Comment utiliser correctement ce calculateur
Cet outil est conçu pour donner une estimation fiable et rapide. Pour qu’il soit pertinent, il faut saisir :
- une moyenne 12 mois réaliste,
- une moyenne 3 mois réaliste,
- l’ancienneté exacte retenue,
- le bon type de rupture,
- et, si besoin, une majoration conventionnelle simulée.
Le calculateur sélectionne automatiquement le salaire de référence le plus favorable entre les deux méthodes, applique le barème légal, puis tient compte d’une éventuelle inaptitude d’origine professionnelle et d’une majoration conventionnelle simulée. Le graphique compare ensuite les principales composantes du calcul afin de visualiser l’impact du choix du salaire de référence et du type de rupture.
Questions fréquentes
Un arrêt maladie réduit-il automatiquement mon indemnité ?
Non. Si l’arrêt a diminué artificiellement votre rémunération sur la période de référence, il faut souvent reconstituer le salaire normal ou retenir la méthode la plus favorable. C’est précisément l’un des points les plus importants à vérifier.
Ai-je droit à une indemnité si j’ai moins d’un an d’ancienneté ?
Le droit légal démarre sous condition minimale d’ancienneté. Dans le calculateur, le seuil de 8 mois est intégré. Si vous êtes en dessous, le résultat légal sera nul, mais il faut malgré tout consulter votre convention collective.
Que faire si mon bulletin de paie pendant l’arrêt est très inférieur au salaire habituel ?
Il faut reconstituer votre rémunération de référence avant l’arrêt ou neutraliser l’impact de l’absence lorsque la règle applicable le justifie. Une simple moyenne des salaires effectivement versés pendant l’arrêt peut être trompeuse.
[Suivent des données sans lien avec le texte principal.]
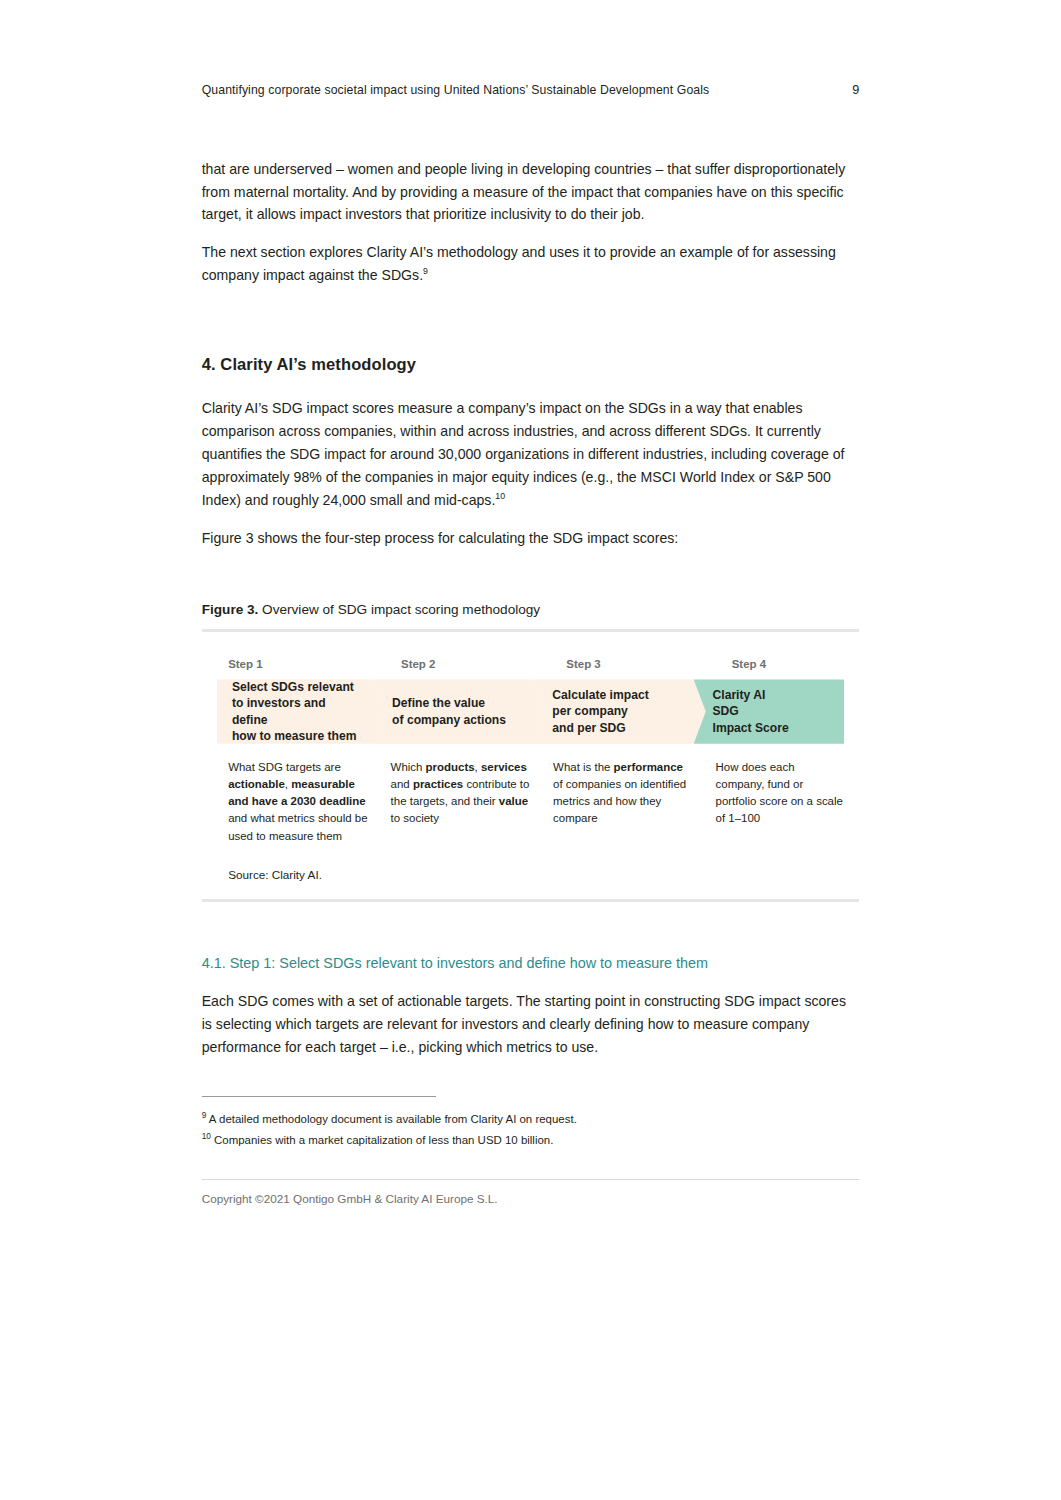Quantifying corporate societal impact using United Nations’ Sustainable Development Goals
9
that are underserved – women and people living in developing countries – that suffer disproportionately from maternal mortality. And by providing a measure of the impact that companies have on this specific target, it allows impact investors that prioritize inclusivity to do their job.
The next section explores Clarity AI’s methodology and uses it to provide an example of for assessing company impact against the SDGs.9
4. Clarity AI’s methodology
Clarity AI’s SDG impact scores measure a company’s impact on the SDGs in a way that enables comparison across companies, within and across industries, and across different SDGs. It currently quantifies the SDG impact for around 30,000 organizations in different industries, including coverage of approximately 98% of the companies in major equity indices (e.g., the MSCI World Index or S&P 500 Index) and roughly 24,000 small and mid-caps.10
Figure 3 shows the four-step process for calculating the SDG impact scores:
Figure 3. Overview of SDG impact scoring methodology
Step 1 Step 2 Step 3 Step 4
Select SDGs relevant
to investors and define
how to measure them
Define the value
of company actions
Calculate impact
per company
and per SDG
Clarity AI
SDG
Impact Score
What SDG targets are actionable, measurable and have a 2030 deadline and what metrics should be used to measure them
Which products, services and practices contribute to the targets, and their value to society
What is the performance of companies on identified metrics and how they compare
How does each company, fund or portfolio score on a scale of 1–100
Source: Clarity AI.
4.1. Step 1: Select SDGs relevant to investors and define how to measure them
Each SDG comes with a set of actionable targets. The starting point in constructing SDG impact scores is selecting which targets are relevant for investors and clearly defining how to measure company performance for each target – i.e., picking which metrics to use.
9 A detailed methodology document is available from Clarity AI on request.
10 Companies with a market capitalization of less than USD 10 billion.
Copyright ©2021 Qontigo GmbH & Clarity AI Europe S.L.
Sources utiles et liens d’autorité
Pour compléter cette estimation, vous pouvez consulter des ressources institutionnelles et statistiques reconnues :
- U.S. Department of Labor – Medical and family leave overview
- U.S. Bureau of Labor Statistics – Employee Tenure Summary
- U.S. Equal Employment Opportunity Commission – Leave and disability guidance
Conclusion
Le calcul de l’indemnité de licenciement pendant un arrêt maladie ne se résume pas à une simple multiplication. Il faut vérifier l’ancienneté exacte, choisir la bonne base salariale, neutraliser les effets d’un arrêt sur la rémunération de référence et, surtout, distinguer la situation ordinaire de l’inaptitude d’origine professionnelle. Utilisé correctement, le calculateur ci-dessus vous donne une base solide pour préparer un échange avec votre employeur, votre représentant du personnel, un avocat ou un conseil spécialisé. Dans les dossiers sensibles, la différence entre une base mal choisie et une base correctement reconstituée peut représenter plusieurs milliers d’euros.